F.C : Nous avons récemment officialisé notre collaboration avec le Canada, en partenariat avec le CNC et Téléfilms Canada. Et deux programmes sont dédiés aux séries africaines : DEENTAL (Afrique, Pacifique et Caraïbes) avec 4 projets pitchés en 2023 et AuthenticA Series Lab pour l'Afrique du sud avec également 4 projets, soient 8 projets en tout sur l'Afrique. Et nous aurons un match-making Canada - France.

« Faire de la région Hauts-de -France la région de la série »


Laurence Herszberg

Il existe d’autres festivals de séries, Séries Séries à Fontainebleau et Cannes Séries mais Séries Mania s'est imposé comme le plus grand festival de séries en Europe.  Récemment, vous avez créé le Séries Mania Institute. Est-ce pour avoir une proposition 360 autour de la série ?

F.C. : En effet, nous avions déjà lancé des résidences d'écriture les années précédentes. Le Séries Mania Institute est consacré à la formation de celles et ceux qui feront les séries européennes de demain.
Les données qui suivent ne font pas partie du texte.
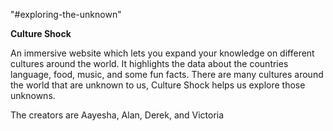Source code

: "#exploring-the-unknown"

**Culture Shock** 

An immersive website which lets you expand your knowledge on different cultures around the world. It highlights the data about the countries language, food, music, and some fun facts. There are many cultures around the world that are unknown to us, Culture Shock helps us explore those unknowns.

The creators are Aayesha, Alan, Derek, and Victoria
L.H. : Nous voulons que Séries Mania soit un écosystème dédié à la série de la même façon qu'Annecy l'a fait pour l'animation, un endroit l'où on peut tout faire sur place. L’institut s'inscrit dans une logique de festival à l'année. C'est un événement incontournable de la profession aujourd'hui avec les dialogues de Lille qui prolongent le festival. L'idée est de maintenir l'événement au-delà des huit jours, avec Pictanovo, Plaine Images. Nous voulons faire de la région Hauts-de -France la région de la série.